The 3-day food diary (3-d FD) and 2-day duplicate plate (2-d DP) dietary assessment methods have been extensively used for estimating fluoride (F) intake in children and adults. However, neither of these two methods have been validated and evaluated for their accuracy. Since accurate estimation of dietary intake in children is difficult and because dietary assessment methods are associated with measurement errors, urinary nitrogen and potassium have been suggested as biomarkers to provide unbiased measurements of dietary intake in both children and adults( Reference Day, McKeown and Wong 1 ).
This study aimed to examine the validity of 3-d FD and 2-d DP for the estimation of dietary F intake in children using i) the ratio of urine nitrogen to dietary nitrogen (UN/DN) and ii) the ratio of urine potassium to dietary potassium (UK/DK).
Sixty-one healthy children aged 4–6 year old were recruited. Dietary data were collected using 3-d FD and 2-d DP methods. Twenty-four hour urine samples were collected from each subject twice. Completeness of 24-h urine samples was verified using creatinine excretion( Reference Tietz 2 ) and urine flow rate( Reference Marthaler 3 ). The UN/DN and UK/DK were calculated based on data from intake and excretion of these nutrients. A cut-off point of <0.2 for both UN/DN and UK/DK ratios was used to indicate over-reporting of dietary intake while >1 was used to indicate under-reporting.

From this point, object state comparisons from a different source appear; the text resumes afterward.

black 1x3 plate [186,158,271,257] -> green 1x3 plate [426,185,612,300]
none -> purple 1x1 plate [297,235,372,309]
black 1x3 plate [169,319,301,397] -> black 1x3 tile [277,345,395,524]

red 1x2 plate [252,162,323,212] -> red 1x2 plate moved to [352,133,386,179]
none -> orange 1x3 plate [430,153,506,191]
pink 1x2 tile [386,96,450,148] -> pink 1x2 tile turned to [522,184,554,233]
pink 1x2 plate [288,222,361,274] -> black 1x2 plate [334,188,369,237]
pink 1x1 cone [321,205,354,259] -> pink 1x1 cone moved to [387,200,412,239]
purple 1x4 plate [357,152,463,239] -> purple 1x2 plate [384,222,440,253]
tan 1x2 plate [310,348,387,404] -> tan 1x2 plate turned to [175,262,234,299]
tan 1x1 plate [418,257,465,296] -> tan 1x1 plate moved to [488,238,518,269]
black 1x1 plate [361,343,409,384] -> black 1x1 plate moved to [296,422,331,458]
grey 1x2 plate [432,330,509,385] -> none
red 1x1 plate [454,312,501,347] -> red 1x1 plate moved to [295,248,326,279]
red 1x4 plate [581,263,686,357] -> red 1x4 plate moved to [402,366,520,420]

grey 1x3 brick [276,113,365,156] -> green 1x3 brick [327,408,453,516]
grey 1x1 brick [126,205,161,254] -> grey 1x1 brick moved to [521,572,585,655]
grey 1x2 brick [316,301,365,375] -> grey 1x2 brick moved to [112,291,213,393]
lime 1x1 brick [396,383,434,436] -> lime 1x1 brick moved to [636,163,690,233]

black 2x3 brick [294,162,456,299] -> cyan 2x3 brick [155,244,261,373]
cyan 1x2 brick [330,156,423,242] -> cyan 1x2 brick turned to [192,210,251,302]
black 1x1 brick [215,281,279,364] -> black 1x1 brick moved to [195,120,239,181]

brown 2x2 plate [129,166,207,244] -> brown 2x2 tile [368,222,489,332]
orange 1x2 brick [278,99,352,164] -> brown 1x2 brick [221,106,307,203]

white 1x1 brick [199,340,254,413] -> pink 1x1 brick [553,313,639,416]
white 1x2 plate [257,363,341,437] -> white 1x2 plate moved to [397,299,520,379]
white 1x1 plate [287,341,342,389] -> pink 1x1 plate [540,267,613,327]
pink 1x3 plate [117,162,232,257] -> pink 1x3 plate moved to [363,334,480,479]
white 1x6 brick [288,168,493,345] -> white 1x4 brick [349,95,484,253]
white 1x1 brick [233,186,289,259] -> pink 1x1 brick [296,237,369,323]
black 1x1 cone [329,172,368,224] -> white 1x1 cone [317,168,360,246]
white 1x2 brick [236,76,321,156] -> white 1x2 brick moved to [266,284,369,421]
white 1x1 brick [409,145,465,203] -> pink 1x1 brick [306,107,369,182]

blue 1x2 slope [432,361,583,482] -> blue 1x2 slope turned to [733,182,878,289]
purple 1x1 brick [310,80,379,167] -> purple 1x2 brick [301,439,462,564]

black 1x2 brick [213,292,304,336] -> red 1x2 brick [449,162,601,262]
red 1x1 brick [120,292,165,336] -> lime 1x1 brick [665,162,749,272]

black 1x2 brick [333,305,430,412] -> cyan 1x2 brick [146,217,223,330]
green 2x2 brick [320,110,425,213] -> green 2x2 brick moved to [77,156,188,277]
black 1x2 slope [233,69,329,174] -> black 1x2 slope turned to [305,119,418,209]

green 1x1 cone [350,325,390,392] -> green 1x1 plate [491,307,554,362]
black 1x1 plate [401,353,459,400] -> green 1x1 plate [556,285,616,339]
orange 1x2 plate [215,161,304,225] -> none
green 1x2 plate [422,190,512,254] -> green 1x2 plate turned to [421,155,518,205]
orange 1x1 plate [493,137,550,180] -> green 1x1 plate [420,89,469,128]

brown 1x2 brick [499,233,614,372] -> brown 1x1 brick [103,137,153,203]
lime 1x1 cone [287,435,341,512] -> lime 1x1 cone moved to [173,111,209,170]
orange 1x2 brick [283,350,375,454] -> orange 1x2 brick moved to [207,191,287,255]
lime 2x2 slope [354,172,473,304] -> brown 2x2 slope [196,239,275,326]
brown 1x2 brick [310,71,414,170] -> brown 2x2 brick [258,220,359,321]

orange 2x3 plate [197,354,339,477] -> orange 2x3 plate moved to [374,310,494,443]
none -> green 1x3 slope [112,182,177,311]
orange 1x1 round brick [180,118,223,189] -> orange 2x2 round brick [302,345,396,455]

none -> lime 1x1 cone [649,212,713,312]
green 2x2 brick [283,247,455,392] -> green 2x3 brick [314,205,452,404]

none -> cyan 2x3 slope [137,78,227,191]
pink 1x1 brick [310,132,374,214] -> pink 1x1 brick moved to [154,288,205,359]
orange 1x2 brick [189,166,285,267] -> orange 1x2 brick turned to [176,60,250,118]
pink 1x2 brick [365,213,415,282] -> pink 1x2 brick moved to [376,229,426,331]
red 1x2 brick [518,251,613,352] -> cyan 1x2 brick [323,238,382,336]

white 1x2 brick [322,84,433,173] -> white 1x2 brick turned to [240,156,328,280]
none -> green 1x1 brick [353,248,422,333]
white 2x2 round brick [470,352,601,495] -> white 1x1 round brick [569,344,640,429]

All 24-h urine samples were verified as complete. Dietary data of 58 (95%) children, when collected by the 3-d FD, were considered valid, while for the 2-d DP method data for 46 (75%) children were viewed as valid. The results indicated that 2-d DP method was prone to under-reporting dietary data. On the other hand, a small percentage (5%) of children were found to be over-reporters when dietary data collected by the 3-d FD method.
Mis-reporting of dietary intake is a major problem in dietary surveys. The use of urinary and dietary nitrogen and potassium might improve independent validation of dietary intake if included in the protocol of dietary intake studies used in both adults and children. However, the optimal cut-off points for children should be investigated further.
Supported by grants from University of Teesside Research Doctoral Scholarships and The Borrow Foundation.